In the last two years, South Africa imported goods worth over three billion dollars from Nigeria showing how important Nigeria is to South Africa in trade and business transactions.

Recently, a stakeholders meeting was held in Lagos, Nigeria where participants called for the ease of visa restrictions between Nigeria and South Africa to improve bilateral relations between the two countries.

Relations between Nigeria and South Africa date back to February 21, 1994, when Abuja established formal diplomatic relations with Pretoria after the end of the apartheid regime. Before then, Nigeria was a member of the Front-line states in the struggle and fight against the repressive apartheid government in South Africa.

During the apartheid regime, Nigerian Civil Servants were made to pay a mandatory Mandela Tax to support the African National Congress in fighting the apartheid regime in South Africa. There was also the South Africa Relief Fund spearheaded by Nigeria for the liberation of South Africa from the shackles of apartheid.

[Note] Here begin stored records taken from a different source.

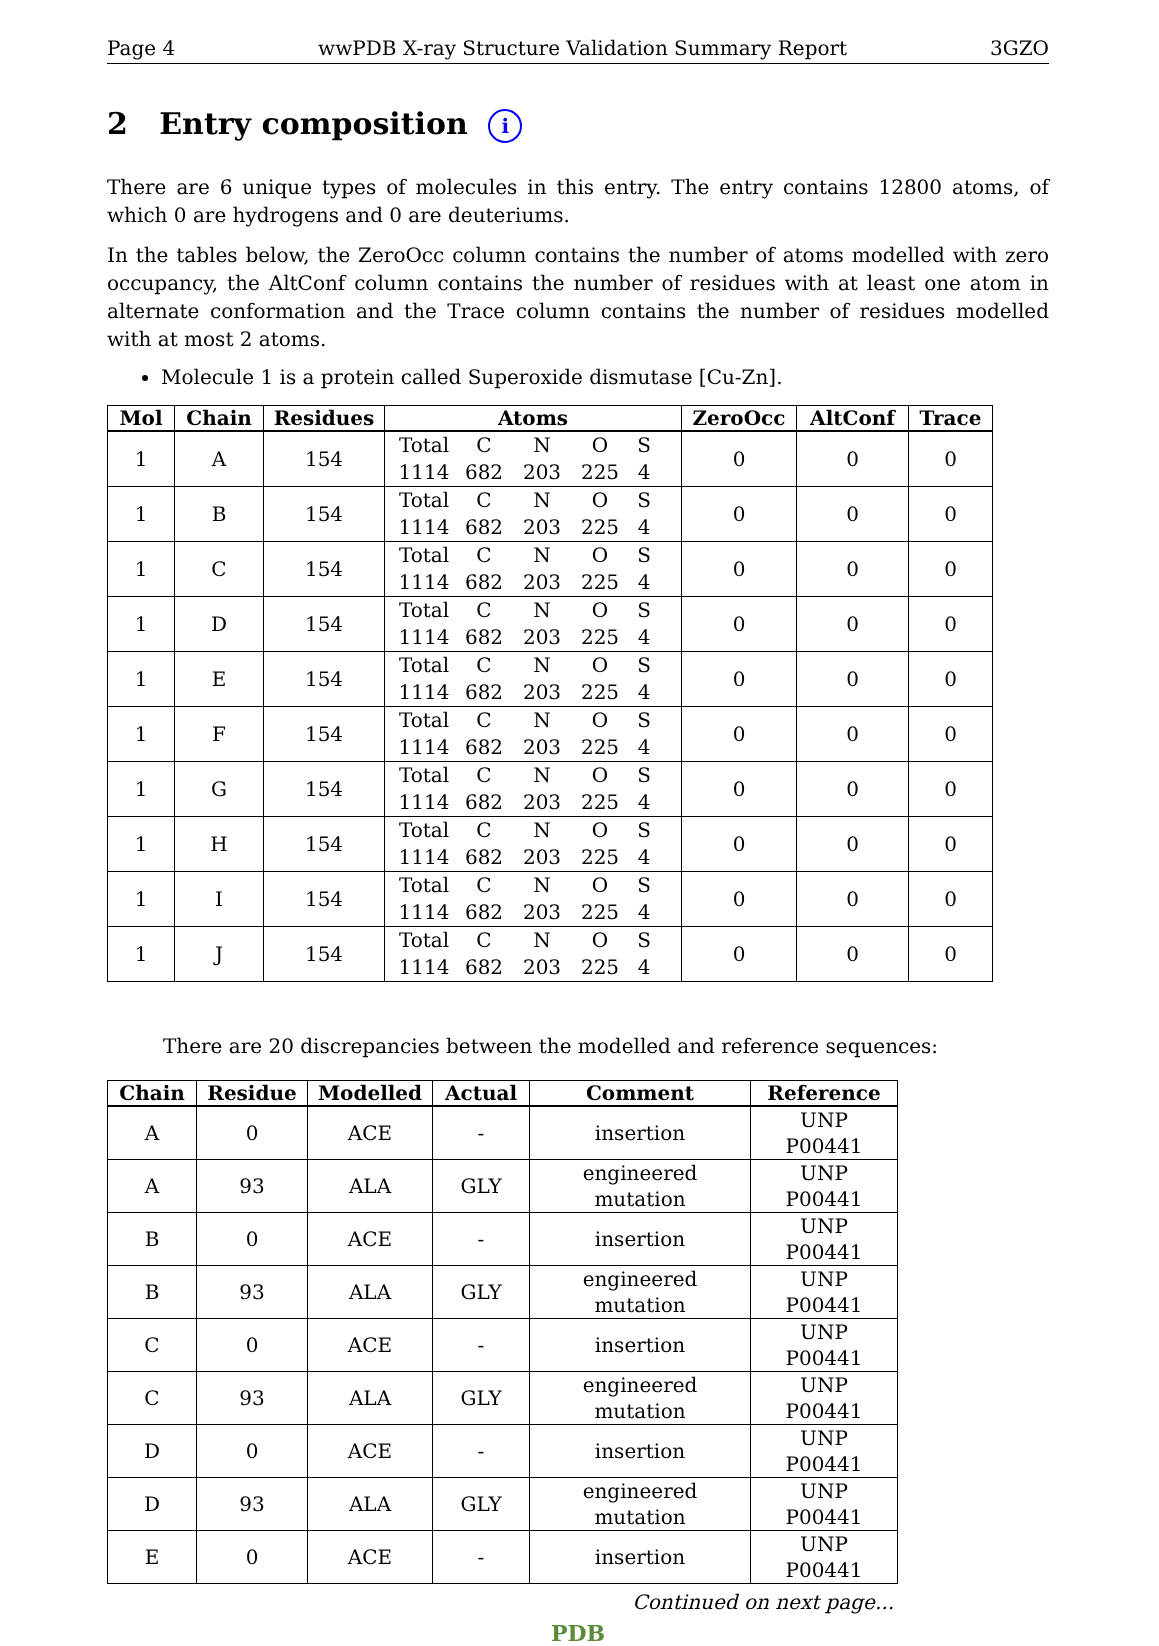Page 4 wwPDB X-ray Structure Validation Summary Report 3GZO
2 Entry composition i
There are 6 unique types of molecules in this entry. The entry contains 12800 atoms, of which 0 are hydrogens and 0 are deuteriums.
In the tables below, the ZeroOcc column contains the number of atoms modelled with zero occupancy, the AltConf column contains the number of residues with at least one atom in alternate conformation and the Trace column contains the number of residues modelled with at most 2 atoms.
Molecule 1 is a protein called Superoxide dismutase [Cu-Zn].
| Mol | Chain | Residues | Atoms | ZeroOcc | AltConf | Trace |
| --- | --- | --- | --- | --- | --- | --- |
| 1 | A | 154 | Total C N O S 1114 682 203 225 4 | 0 | 0 | 0 |
| 1 | B | 154 | Total C N O S 1114 682 203 225 4 | 0 | 0 | 0 |
| 1 | C | 154 | Total C N O S 1114 682 203 225 4 | 0 | 0 | 0 |
| 1 | D | 154 | Total C N O S 1114 682 203 225 4 | 0 | 0 | 0 |
| 1 | E | 154 | Total C N O S 1114 682 203 225 4 | 0 | 0 | 0 |
| 1 | F | 154 | Total C N O S 1114 682 203 225 4 | 0 | 0 | 0 |
| 1 | G | 154 | Total C N O S 1114 682 203 225 4 | 0 | 0 | 0 |
| 1 | H | 154 | Total C N O S 1114 682 203 225 4 | 0 | 0 | 0 |
| 1 | I | 154 | Total C N O S 1114 682 203 225 4 | 0 | 0 | 0 |
| 1 | J | 154 | Total C N O S 1114 682 203 225 4 | 0 | 0 | 0 |
There are 20 discrepancies between the modelled and reference sequences:
| Chain | Residue | Modelled | Actual | Comment | Reference |
| --- | --- | --- | --- | --- | --- |
| A | 0 | ACE | - | insertion | UNP P00441 |
| A | 93 | ALA | GLY | engineered mutation | UNP P00441 |
| B | 0 | ACE | - | insertion | UNP P00441 |
| B | 93 | ALA | GLY | engineered mutation | UNP P00441 |
| C | 0 | ACE | - | insertion | UNP P00441 |
| C | 93 | ALA | GLY | engineered mutation | UNP P00441 |
| D | 0 | ACE | - | insertion | UNP P00441 |
| D | 93 | ALA | GLY | engineered mutation | UNP P00441 |
| E | 0 | ACE | - | insertion | UNP P00441 |
Continued on next page...
PDB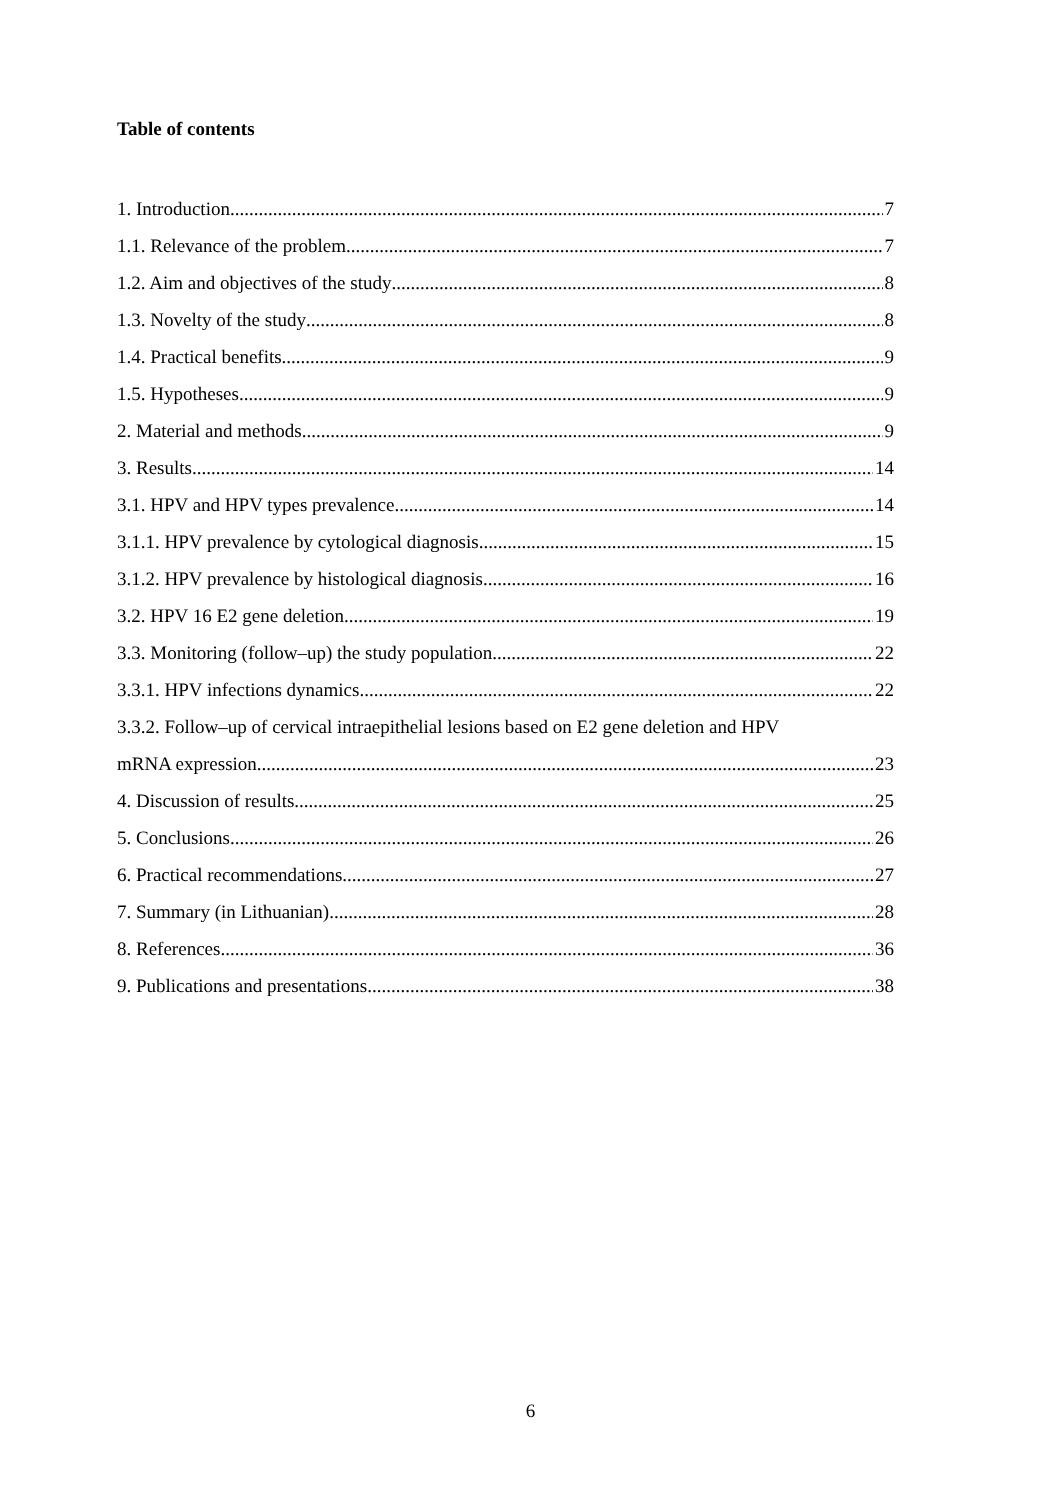Table of contents
1. Introduction 7
1.1. Relevance of the problem 7
1.2. Aim and objectives of the study 8
1.3. Novelty of the study 8
1.4. Practical benefits 9
1.5. Hypotheses 9
2. Material and methods 9
3. Results 14
3.1. HPV and HPV types prevalence 14
3.1.1. HPV prevalence by cytological diagnosis 15
3.1.2. HPV prevalence by histological diagnosis 16
3.2. HPV 16 E2 gene deletion 19
3.3. Monitoring (follow–up) the study population 22
3.3.1. HPV infections dynamics 22
3.3.2. Follow–up of cervical intraepithelial lesions based on E2 gene deletion and HPV
mRNA expression 23
4. Discussion of results 25
5. Conclusions 26
6. Practical recommendations 27
7. Summary (in Lithuanian) 28
8. References 36
9. Publications and presentations 38
6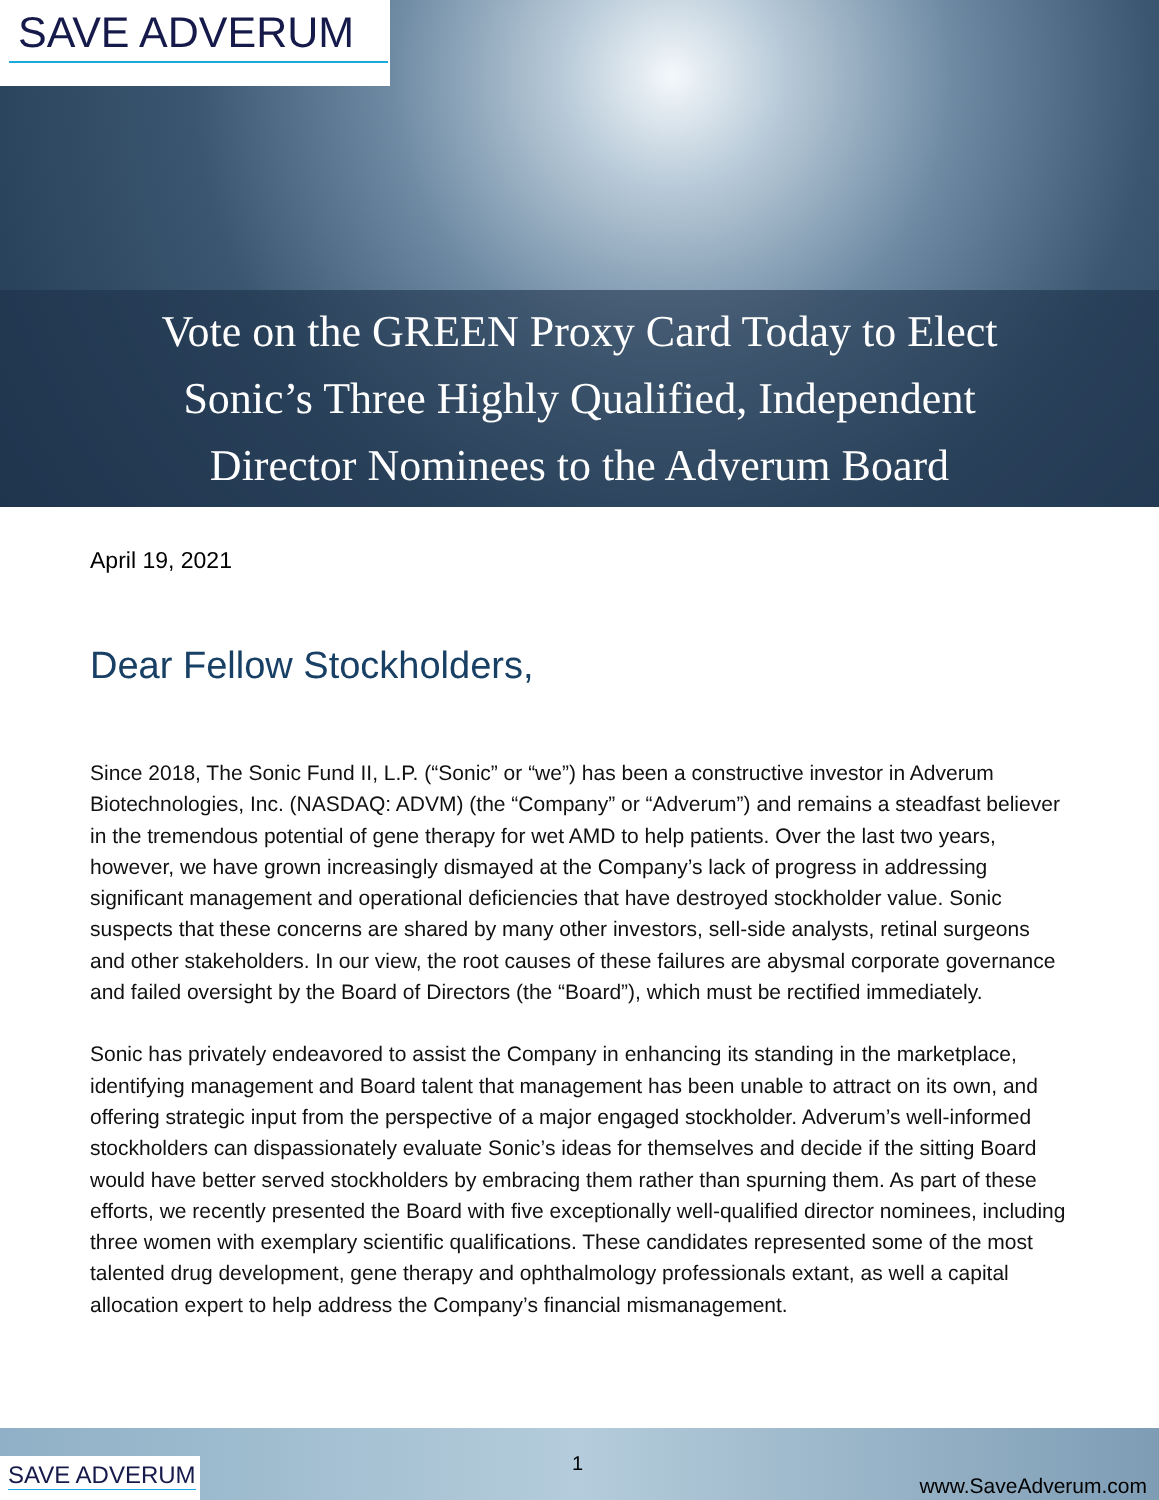SAVE ADVERUM
Vote on the GREEN Proxy Card Today to Elect
Sonic’s Three Highly Qualified, Independent
Director Nominees to the Adverum Board
April 19, 2021
Dear Fellow Stockholders,
Since 2018, The Sonic Fund II, L.P. (“Sonic” or “we”) has been a constructive investor in Adverum Biotechnologies, Inc. (NASDAQ: ADVM) (the “Company” or “Adverum”) and remains a steadfast believer in the tremendous potential of gene therapy for wet AMD to help patients. Over the last two years, however, we have grown increasingly dismayed at the Company’s lack of progress in addressing significant management and operational deficiencies that have destroyed stockholder value. Sonic suspects that these concerns are shared by many other investors, sell-side analysts, retinal surgeons and other stakeholders. In our view, the root causes of these failures are abysmal corporate governance and failed oversight by the Board of Directors (the “Board”), which must be rectified immediately.
Sonic has privately endeavored to assist the Company in enhancing its standing in the marketplace, identifying management and Board talent that management has been unable to attract on its own, and offering strategic input from the perspective of a major engaged stockholder. Adverum’s well-informed stockholders can dispassionately evaluate Sonic’s ideas for themselves and decide if the sitting Board would have better served stockholders by embracing them rather than spurning them. As part of these efforts, we recently presented the Board with five exceptionally well-qualified director nominees, including three women with exemplary scientific qualifications. These candidates represented some of the most talented drug development, gene therapy and ophthalmology professionals extant, as well a capital allocation expert to help address the Company’s financial mismanagement.
SAVE ADVERUM
1
www.SaveAdverum.com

Nigeria regarded South Africa as part of its territory during the years of apartheid. As a result, Nigeria issued more than three hundred passports to South Africans seeking to travel abroad in those trying years.

Apart from the fact that Nigeria and South Africa are former British colonies with diplomatic missions in Abuja and Pretoria, both countries are members of the Commonwealth of Nations and the African Union, AU.

The two brotherly nations have helped to foster pan-African ideals by providing effective continental leadership. Nigeria and South Africa have also rallied other African and World leaders to restore peace and stability in some troubled African countries. For instance, they both championed the birth of the New Partnership for Africa’s Development, NEPAD, as well as the AU and also established a joint commission to facilitate and promote Africa’s renaissance.

However, several issues have continued to constrain relations between the two nations. Topmost is the case of xenophobic attacks targeting immigrants, particularly Nigerians and other African nationals in South Africa.

Following the xenophobic attacks of 2019, South Africa tendered an apology to Nigeria for attacks targeted at its citizens in the Southern African country. More than an apology though, political analysts believe that there should be increased efforts on the part of South African leaders to engage their youths in continuous, open, and constructive conversations on respecting humanity and standing against xenophobic attacks on fellow Africans.

Nigeria and South Africa share common goals of promoting African trade and have committed themselves to fast-tracking relations in foreign policy, culture, agriculture and health.

It will not be out of place, therefore, for both countries to implement a Visa on arrival policy arrangement similar to what Nigeria has with Kenya for ease of doing business.

Already, the e-Visa system is being implemented by the two countries. This system is expected to contribute to streamlining and modernizing the visa application process for travellers between Nigeria and South Africa.

As the largest economies in Africa, a lot of African countries are looking up to them for direction towards African integration and renaissance. They therefore cannot afford to falter. The diplomatic relations should as such be more robust than what it is today.

South Africans should also see Nigerians as their brothers and sisters and stop forthwith any form of Xenophobic attack on not just Nigerians, but any African National for that matter and encourage business relationships among African countries.